Everest the Hard Way is an exhilarating story of courage, endurance and teamwork. Bonington's narrative celebrates the big moments and recreates the excitement and danger of the climb with vivid immediacy. He shares the logistical problems involved in keeping a large expedition moving, and the very real psychological ones of balancing and pairing lead climbers and giving each a chance to make the route on the face. He describes the constant avalanche threat which made the Western Cwm more dangerous than the ever-treacherous Ice Fall, and explains how lowering the sites of camps 4 and 5 solved a supply problem and kept the upward momentum for the attack on the notorious thousand-foot-tall Rock Band at 27,000 feet which had barred the way to the summit for all previous attempts.
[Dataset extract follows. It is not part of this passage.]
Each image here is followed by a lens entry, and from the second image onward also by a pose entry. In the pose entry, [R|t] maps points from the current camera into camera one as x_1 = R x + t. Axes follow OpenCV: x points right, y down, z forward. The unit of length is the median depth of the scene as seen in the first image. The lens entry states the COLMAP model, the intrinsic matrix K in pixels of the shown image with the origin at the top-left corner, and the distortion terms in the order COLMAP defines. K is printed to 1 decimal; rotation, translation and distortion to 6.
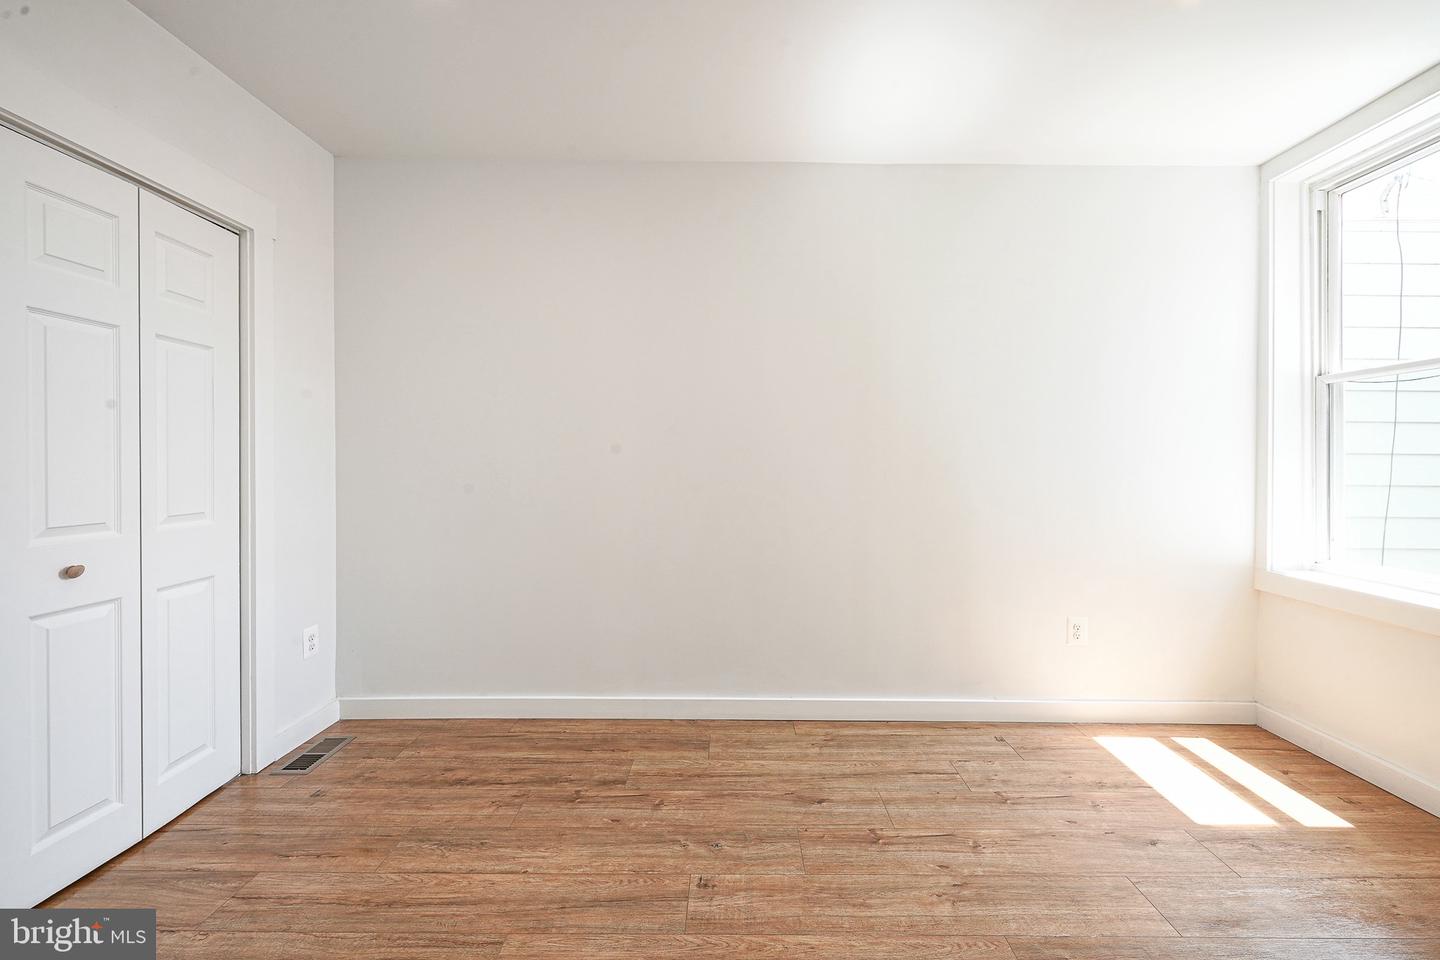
lens RADIAL K [[603.2, 0, 701.2], [0, 603.2, 474.9], [0, 0, 1]] dist [-0.000200, -0.000080]
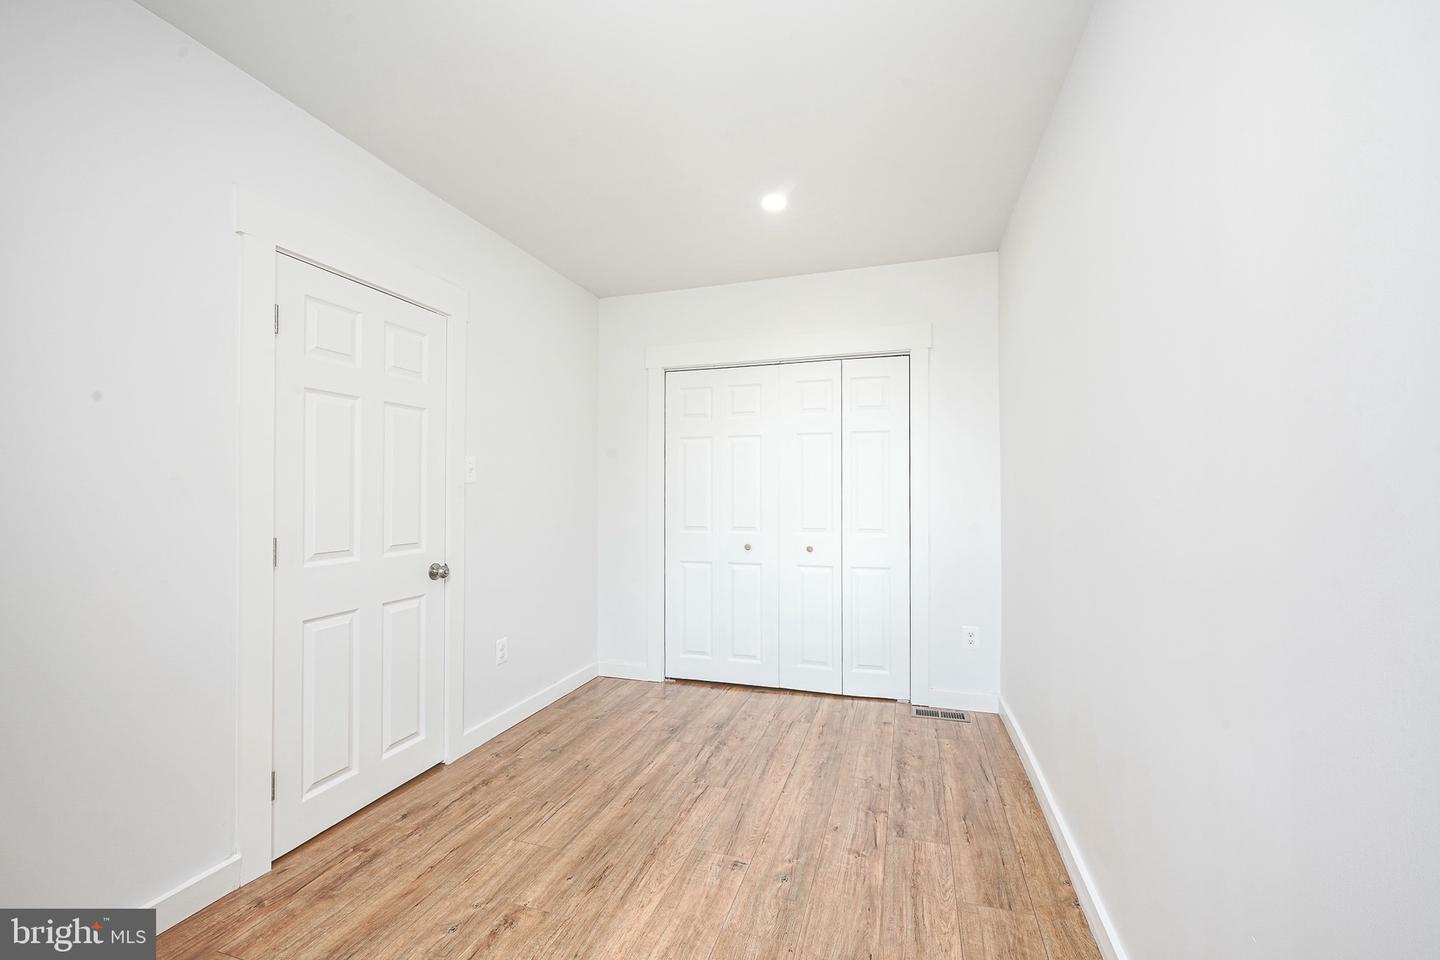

Drawing upon his experiences and the first-hand accounts and diaries of his fellow climbers, Bonington gives us the first-time jitters and unexpected emergencies, the pressures of balancing egos and skills, the meticulous planning, and the undiluted joy of mastering a seemingly impossible climb which would see Britons stand on the summit of the world for the first time. It is an immensely absorbing narrative, stunningly augmented with photographs and maps, with eleven appendices on everything from communications and equipment to food and medicine.
How Bonington's team climbed on Everest in 1975 bears no relation to how Everest is climbed fifty years on, with endless resources and helicopter support. It was much riskier in 1975. Weather forecasts were threadbare and, although equipment was improving, it was much more basic than today, so the risk of frostbite was much greater for mountaineers in the 1970s. These climbers, the best of their generation, were leading hard new ground in the only style which gave them a meaningful chance of success. Chris Bonington's Everest the Hard Way is a beautiful, fascinating and tragic story of their legendary achievement.